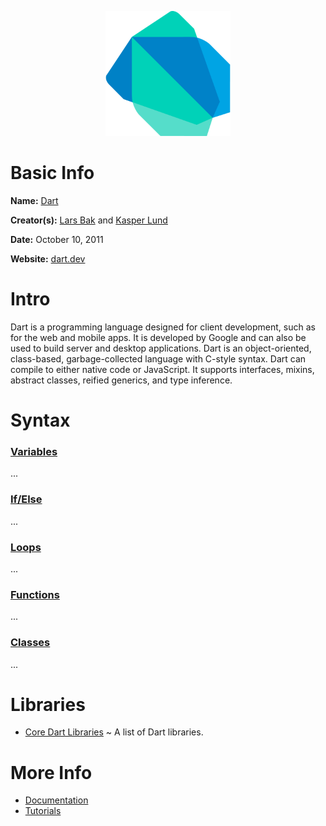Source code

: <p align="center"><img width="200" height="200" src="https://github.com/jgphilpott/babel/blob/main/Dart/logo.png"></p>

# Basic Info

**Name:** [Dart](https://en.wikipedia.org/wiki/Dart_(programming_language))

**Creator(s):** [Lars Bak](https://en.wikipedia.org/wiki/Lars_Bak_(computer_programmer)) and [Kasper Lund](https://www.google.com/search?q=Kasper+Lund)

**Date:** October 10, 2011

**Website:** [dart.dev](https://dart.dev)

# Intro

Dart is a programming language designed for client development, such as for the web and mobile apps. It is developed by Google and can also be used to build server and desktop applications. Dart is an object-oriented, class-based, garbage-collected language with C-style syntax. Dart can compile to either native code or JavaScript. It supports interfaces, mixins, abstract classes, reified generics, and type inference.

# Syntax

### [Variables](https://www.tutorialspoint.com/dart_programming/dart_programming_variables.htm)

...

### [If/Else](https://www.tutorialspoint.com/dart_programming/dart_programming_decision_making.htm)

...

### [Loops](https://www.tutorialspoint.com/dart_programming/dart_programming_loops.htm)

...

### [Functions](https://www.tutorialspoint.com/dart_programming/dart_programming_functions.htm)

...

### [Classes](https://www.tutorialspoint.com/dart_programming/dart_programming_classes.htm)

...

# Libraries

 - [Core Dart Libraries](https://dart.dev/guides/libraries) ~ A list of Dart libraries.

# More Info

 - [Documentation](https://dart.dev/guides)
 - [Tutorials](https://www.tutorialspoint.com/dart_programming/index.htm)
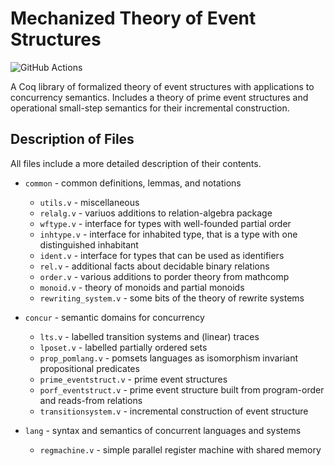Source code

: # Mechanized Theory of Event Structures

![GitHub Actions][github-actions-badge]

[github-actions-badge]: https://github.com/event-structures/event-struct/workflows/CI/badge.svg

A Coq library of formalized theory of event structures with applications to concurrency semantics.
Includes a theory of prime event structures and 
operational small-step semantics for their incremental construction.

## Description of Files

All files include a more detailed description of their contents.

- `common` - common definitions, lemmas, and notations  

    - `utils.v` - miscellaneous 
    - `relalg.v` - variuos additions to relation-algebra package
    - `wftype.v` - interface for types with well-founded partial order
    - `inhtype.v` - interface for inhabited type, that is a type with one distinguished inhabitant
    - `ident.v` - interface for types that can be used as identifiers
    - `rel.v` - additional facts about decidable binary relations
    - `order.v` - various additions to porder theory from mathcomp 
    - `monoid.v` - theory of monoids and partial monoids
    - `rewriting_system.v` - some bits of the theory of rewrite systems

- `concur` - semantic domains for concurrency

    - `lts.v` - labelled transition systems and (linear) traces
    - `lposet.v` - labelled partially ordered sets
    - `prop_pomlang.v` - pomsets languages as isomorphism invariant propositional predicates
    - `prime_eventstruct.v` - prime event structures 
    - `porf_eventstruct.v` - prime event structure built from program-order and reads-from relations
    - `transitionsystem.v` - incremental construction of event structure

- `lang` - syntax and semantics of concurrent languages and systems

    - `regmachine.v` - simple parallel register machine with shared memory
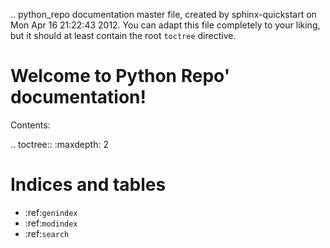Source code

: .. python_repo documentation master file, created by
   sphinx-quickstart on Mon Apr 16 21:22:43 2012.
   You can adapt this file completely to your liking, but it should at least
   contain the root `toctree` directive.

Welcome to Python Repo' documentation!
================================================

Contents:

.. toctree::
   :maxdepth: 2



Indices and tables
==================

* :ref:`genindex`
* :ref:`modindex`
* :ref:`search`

• WHAT THE TASK ASKS: Each record above, in full: return it exactly, pictures excluded.

• RESULT:
Source code

: <p align="center"><img width="200" height="200" src="https://github.com/jgphilpott/babel/blob/main/Dart/logo.png"></p>

# Basic Info

**Name:** [Dart](https://en.wikipedia.org/wiki/Dart_(programming_language))

**Creator(s):** [Lars Bak](https://en.wikipedia.org/wiki/Lars_Bak_(computer_programmer)) and [Kasper Lund](https://www.google.com/search?q=Kasper+Lund)

**Date:** October 10, 2011

**Website:** [dart.dev](https://dart.dev)

# Intro

Dart is a programming language designed for client development, such as for the web and mobile apps. It is developed by Google and can also be used to build server and desktop applications. Dart is an object-oriented, class-based, garbage-collected language with C-style syntax. Dart can compile to either native code or JavaScript. It supports interfaces, mixins, abstract classes, reified generics, and type inference.

# Syntax

### [Variables](https://www.tutorialspoint.com/dart_programming/dart_programming_variables.htm)

...

### [If/Else](https://www.tutorialspoint.com/dart_programming/dart_programming_decision_making.htm)

...

### [Loops](https://www.tutorialspoint.com/dart_programming/dart_programming_loops.htm)

...

### [Functions](https://www.tutorialspoint.com/dart_programming/dart_programming_functions.htm)

...

### [Classes](https://www.tutorialspoint.com/dart_programming/dart_programming_classes.htm)

...

# Libraries

 - [Core Dart Libraries](https://dart.dev/guides/libraries) ~ A list of Dart libraries.

# More Info

 - [Documentation](https://dart.dev/guides)
 - [Tutorials](https://www.tutorialspoint.com/dart_programming/index.htm)
Source code

: # Mechanized Theory of Event Structures

![GitHub Actions][github-actions-badge]

[github-actions-badge]: https://github.com/event-structures/event-struct/workflows/CI/badge.svg

A Coq library of formalized theory of event structures with applications to concurrency semantics.
Includes a theory of prime event structures and 
operational small-step semantics for their incremental construction.

## Description of Files

All files include a more detailed description of their contents.

- `common` - common definitions, lemmas, and notations  

    - `utils.v` - miscellaneous 
    - `relalg.v` - variuos additions to relation-algebra package
    - `wftype.v` - interface for types with well-founded partial order
    - `inhtype.v` - interface for inhabited type, that is a type with one distinguished inhabitant
    - `ident.v` - interface for types that can be used as identifiers
    - `rel.v` - additional facts about decidable binary relations
    - `order.v` - various additions to porder theory from mathcomp 
    - `monoid.v` - theory of monoids and partial monoids
    - `rewriting_system.v` - some bits of the theory of rewrite systems

- `concur` - semantic domains for concurrency

    - `lts.v` - labelled transition systems and (linear) traces
    - `lposet.v` - labelled partially ordered sets
    - `prop_pomlang.v` - pomsets languages as isomorphism invariant propositional predicates
    - `prime_eventstruct.v` - prime event structures 
    - `porf_eventstruct.v` - prime event structure built from program-order and reads-from relations
    - `transitionsystem.v` - incremental construction of event structure

- `lang` - syntax and semantics of concurrent languages and systems

    - `regmachine.v` - simple parallel register machine with shared memory
Source code

: .. python_repo documentation master file, created by
   sphinx-quickstart on Mon Apr 16 21:22:43 2012.
   You can adapt this file completely to your liking, but it should at least
   contain the root `toctree` directive.

Welcome to Python Repo' documentation!
================================================

Contents:

.. toctree::
   :maxdepth: 2



Indices and tables
==================

* :ref:`genindex`
* :ref:`modindex`
* :ref:`search`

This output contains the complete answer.